## Task input
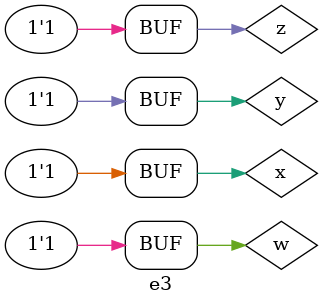
<source format=v>
module SoP (output s, input x, y, w, z); // mintermos
// m 0 1 2 3 4
assign s = (~x & ~y & ~w & z) | (~x & ~y & w & ~z) | (~x & ~y & w & z) | (~x & y & ~w & z) | (~x & y & w & z) | (x & ~y & w & z);
endmodule // SoP

module e3;
reg x, y, w, z;
wire s;
// instancias
SoP SOP1 (s, x, y, w, z);
// valores iniciais
initial begin: start
x=1'bx; y=1'bx; z=1'bx;// indefinidos
end
// parte principal
initial begin: main
// identificacao
$display("Soma de Produtos");
// monitoramento
$display(" x  y  w  z =  SoP( 1, 2, 3, 5, 7, 11 )");
$monitor("%2b %2b %2b %2b =  %2b", x, y, w, z, s);
// sinalizacao
#1 x=0; y=0; w=0; z=0;
#1 x=0; y=0; w=0; z=1;
#1 x=0; y=0; w=1; z=0;
#1 x=0; y=0; w=1; z=1;
#1 x=0; y=1; w=0; z=0;
#1 x=0; y=1; w=0; z=1;
#1 x=0; y=1; w=1; z=0;
#1 x=0; y=1; w=1; z=1;
#1 x=1; y=0; w=0; z=0;
#1 x=1; y=0; w=0; z=1;
#1 x=1; y=0; w=1; z=0;
#1 x=1; y=0; w=1; z=1;
#1 x=1; y=1; w=0; z=0;
#1 x=1; y=1; w=0; z=1;
#1 x=1; y=1; w=1; z=0;
#1 x=1; y=1; w=1; z=1;
end
endmodule // test_module
</source>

## What is expected
Your reply should be the lines of the records from the start through the line with "#1 x=1; y=0; w=1; z=1;", copied word for word, pictures omitted.

## Answer area
<source format=v>
module SoP (output s, input x, y, w, z); // mintermos
// m 0 1 2 3 4
assign s = (~x & ~y & ~w & z) | (~x & ~y & w & ~z) | (~x & ~y & w & z) | (~x & y & ~w & z) | (~x & y & w & z) | (x & ~y & w & z);
endmodule // SoP

module e3;
reg x, y, w, z;
wire s;
// instancias
SoP SOP1 (s, x, y, w, z);
// valores iniciais
initial begin: start
x=1'bx; y=1'bx; z=1'bx;// indefinidos
end
// parte principal
initial begin: main
// identificacao
$display("Soma de Produtos");
// monitoramento
$display(" x  y  w  z =  SoP( 1, 2, 3, 5, 7, 11 )");
$monitor("%2b %2b %2b %2b =  %2b", x, y, w, z, s);
// sinalizacao
#1 x=0; y=0; w=0; z=0;
#1 x=0; y=0; w=0; z=1;
#1 x=0; y=0; w=1; z=0;
#1 x=0; y=0; w=1; z=1;
#1 x=0; y=1; w=0; z=0;
#1 x=0; y=1; w=0; z=1;
#1 x=0; y=1; w=1; z=0;
#1 x=0; y=1; w=1; z=1;
#1 x=1; y=0; w=0; z=0;
#1 x=1; y=0; w=0; z=1;
#1 x=1; y=0; w=1; z=0;
#1 x=1; y=0; w=1; z=1;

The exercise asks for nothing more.